Monday, March 10, 2014

I Choose To Stand By Me

Here I am sitting here, another day, another incident, another time that I find myself judged and trying to explain myself. Constantly we, as humans, are judged. "Oh, she's fat." or "Oh, she's fit." , we are judged both ways. We are told what perfection is and how to or not to achieve it. But when it comes to our own lives, why is it that we are constantly judged for every one of our decisions, no matter how right or wrong they really are? 

I choose-what brutal thing to do in life.

I choose to be fit. With that choice, I get it both ways. I am either not fit enough, or I get "You are so skinny why do you bother?". Why is this a constant question or debate? I choose to be fit for me, so why not be happy for me? It isn't hurting you.  You should either choose to be happy for me, as long as it is good for me and not harming, hurting, or endangering anyone or thing, or not concern yourself with my decisions. I never asked for your approval.

Recently I have been going through a difficult time with my horse.  He has sustained a long list of injuries in the recent months and I chose to get an MRI.  I can't even begin to tell you how I am judged both ways. It's either been people telling me 'it's excessive' or ' you're really not doing enough for him!'.  I followed through and got the MRI because it was my decision and I felt it was necessary. Many people were happy we could finally know what's going on with Kiss. Others thought it was excessive, that it was too much. But again, I sit here and ponder.  Why do I feel like I went to a party naked?  Why am I owning up to those who think I am wrong and not to those who think I am right? 

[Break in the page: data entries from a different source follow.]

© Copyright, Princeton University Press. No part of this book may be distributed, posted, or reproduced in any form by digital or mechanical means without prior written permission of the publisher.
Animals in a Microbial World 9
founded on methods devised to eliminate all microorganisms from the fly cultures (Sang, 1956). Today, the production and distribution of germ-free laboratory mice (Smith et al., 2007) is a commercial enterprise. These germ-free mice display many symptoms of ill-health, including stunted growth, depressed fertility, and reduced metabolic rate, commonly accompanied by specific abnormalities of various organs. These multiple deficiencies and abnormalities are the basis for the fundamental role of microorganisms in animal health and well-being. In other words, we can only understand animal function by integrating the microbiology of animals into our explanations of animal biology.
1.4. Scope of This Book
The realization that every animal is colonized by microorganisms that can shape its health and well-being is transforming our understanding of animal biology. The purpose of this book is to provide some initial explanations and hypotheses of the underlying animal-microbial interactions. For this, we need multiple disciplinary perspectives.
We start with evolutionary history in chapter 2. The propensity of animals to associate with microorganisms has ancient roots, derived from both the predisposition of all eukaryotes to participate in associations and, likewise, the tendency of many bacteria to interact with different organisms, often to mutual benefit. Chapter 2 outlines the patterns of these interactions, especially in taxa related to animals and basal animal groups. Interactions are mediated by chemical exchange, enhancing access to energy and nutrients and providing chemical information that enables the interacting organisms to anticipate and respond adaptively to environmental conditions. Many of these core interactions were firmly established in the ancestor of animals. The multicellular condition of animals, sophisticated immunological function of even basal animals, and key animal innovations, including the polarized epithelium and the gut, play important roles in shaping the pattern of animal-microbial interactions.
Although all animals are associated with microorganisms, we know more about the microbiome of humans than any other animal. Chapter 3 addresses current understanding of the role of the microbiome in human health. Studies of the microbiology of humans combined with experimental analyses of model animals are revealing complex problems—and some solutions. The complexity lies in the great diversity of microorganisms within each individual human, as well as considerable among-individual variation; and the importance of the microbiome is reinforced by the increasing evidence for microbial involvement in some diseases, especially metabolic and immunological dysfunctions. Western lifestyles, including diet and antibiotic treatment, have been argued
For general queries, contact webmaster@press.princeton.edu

I texted Jess about a particular incident where someone had questioned my decisions for Kiss to a point that was down right mean. Who are they to decide if I am being right or wrong. To decide if I'm  doing good for him or bad? It's between me, God, and the vet. If God enables me to pay for his procedures, allows insurance to cover them, and the vet feels they are in his best interest, then I am going to proceed. I no longer want to own up to anyone other then my supporters. It has been a long time coming and I should no longer be hostage to those who can't support my choices. Especially when the decisions are good, make me happy, or are going to help something or someone I love. This is my life, not theirs.

With that I am to continuing to choose.  For too long I have been to afraid to stand by my choices. However, having been blessed with a friend whom has changed the tides of my life forever, I am starting to find an anchor in who I am and what I choose. Thank you Jess, for being a part of this gift of God, the opportunity to change my life. 


I hope you enjoyed reading this.  Both Jess and I have had some struggles with this, so I know I'm not alone in what I'm feeling and deciding.  Please let us know if you have ever had to make a decision like this and how you went through with it.



-Alexis  

We'll leave you with some wise words.


“Sometimes, making the wrong choice is better than making no choice. You have the courage to go forward, that is rare. A person who stands at the fork, unable to pick, will never get anywhere.” 




- Terry Goodkind


Soundtrack


  • I Like It, I Love It- Tim McGraw
  • Drink, Swear, Steal, & Lie- Michael Peterson 
  • Muckalee Creek Water- Luke Bryan 

1 comment:

  1. You are the only one that has to wake up every morning and look in the mirror and the only one that has to live with the choices that you made, so make the choices that you feel are best and forget about everyone else. Too often, it it is too easy for people to point a finger and judge others rather than deal with their own lives. The only person you need to explain or justify your decisions to is you. As long as you can do that and are okay with it, you are golden!